As it happens, this wasn't just a bad idea that got out of hand. In a key scene between Katie and her father (Martin Donovan), we see this young woman through the eyes of someone who knows exactly how desperate and damaged she is. Like a Trumpian, Katie won't fess up when confronted with the truth. She gets defensive, layering lie upon lie, certain she can simply generate an alternate reality in which she is the victim, not the offender. The primary complication in this current scam is that Katie has a devoted girlfriend, Jennifer (Amber Anderson) from a family of means, and she will do anything to take care of Katie.
This is why the deception starts to crack. Katie seems to feel guilty about lying to Jennifer, and she knows that the relationship is doomed should her secret come out. But it's not that simple. Katie is a manipulator and a narcissist, and she isn't "redeemed" by her feelings for Jennifer so much as she's confused and inconvenienced by them. Katie insists that Jennifer is the only good thing in her life, but we see her struggling with what that really means. Is Katie capable of loving someone else?

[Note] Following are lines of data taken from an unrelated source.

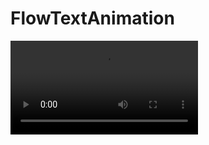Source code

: # FlowTextAnimation

![](https://github.com/ram4ik/FlowTextAnimation/blob/master/FlowTextAnimation/Assets.xcassets/Screen%20Recording%202020-03-02%20at%2011.16.16.dataset/Screen%20Recording%202020-03-02%20at%2011.16.16.mov)
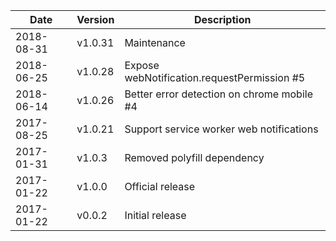 | Date        | Version | Description |
| ----------- | ------- | ----------- |
| 2018-08-31  | v1.0.31 | Maintenance |
| 2018-06-25  | v1.0.28 | Expose webNotification.requestPermission #5 |
| 2018-06-14  | v1.0.26 | Better error detection on chrome mobile #4 |
| 2017-08-25  | v1.0.21 | Support service worker web notifications |
| 2017-01-31  | v1.0.3  | Removed polyfill dependency |
| 2017-01-22  | v1.0.0  | Official release |
| 2017-01-22  | v0.0.2  | Initial release |
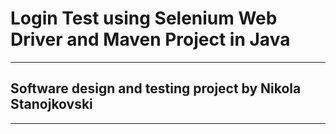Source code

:# Login Test using Selenium Web Driver and Maven Project in Java
-----------------------------------------------------------------------------------
## Software design and testing project by Nikola Stanojkovski
-----------------------------------------------------------------------------------
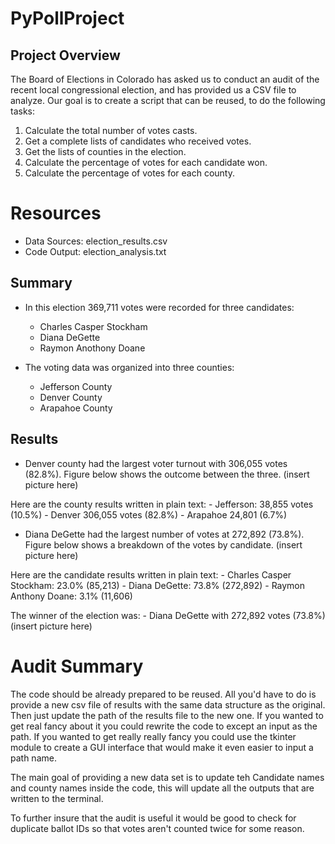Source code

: # PyPollProject

## Project Overview 
The Board of Elections in Colorado has asked us to conduct an audit of the recent local congressional election, and has provided us a CSV file to analyze.  Our goal is to create a script that can be reused, to do the following tasks:  

1. Calculate the total number of votes casts. 
2. Get a complete lists of candidates who received votes. 
3. Get the lists of counties in the election. 
4. Calculate the percentage of votes for each candidate won.
5. Calculate the percentage of votes for each county.

# Resources
- Data Sources:  election_results.csv
- Code Output:  election_analysis.txt

## Summary
- In this election 369,711 votes were recorded for three candidates:  
    - Charles Casper Stockham
    - Diana DeGette
    - Raymon Anothony Doane

- The voting data was organized into three counties:
    - Jefferson County
    - Denver County 
    - Arapahoe County


## Results
- Denver county had the largest voter turnout with 306,055 votes (82.8%).  Figure below shows the outcome between the three.
(insert picture here)

Here are the county results written in plain text:
    - Jefferson: 38,855 votes (10.5%)
    - Denver 306,055 votes (82.8%)
    - Arapahoe 24,801 (6.7%)


- Diana DeGette had the largest number of votes at 272,892 (73.8%).  Figure below shows a breakdown of the votes by candidate.
(insert picture here)

Here are the candidate results written in plain text:
    - Charles Casper Stockham: 23.0% (85,213)
    - Diana DeGette: 73.8% (272,892)
    - Raymon Anthony Doane: 3.1% (11,606)

The winner of the election was:
    - Diana DeGette with 272,892 votes (73.8%)
(insert picture here)

# Audit Summary 
The code should be already prepared to be reused.  All you'd have to do is provide a new csv file of results with the same data structure as the original.  Then just update the path of the results file to the new one.  If you wanted to get real fancy about it you could rewrite the code to except an input as the path.  If you wanted to get really really fancy you could use the tkinter module to create a GUI interface that would make it even easier to input a path name. 

The main goal of providing a new data set is to update teh Candidate names and county names inside the code, this will update all the outputs that are written to the terminal.

To further insure that the audit is useful it would be good to check for duplicate ballot IDs so that votes aren't counted twice for some reason.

Like a classic film noir conundrum, love is the weakness that will ruin everything, and so it remains at least partly unrecognizable. If anything, Katie takes self-lacerating pleasure in the messiness, the thrill ride of being chased by falsehoods. White Lie spins this frantic struggle into a kind of Theater of the Absurd. Just because you want the bomb to go off doesn't make the countdown any less tense.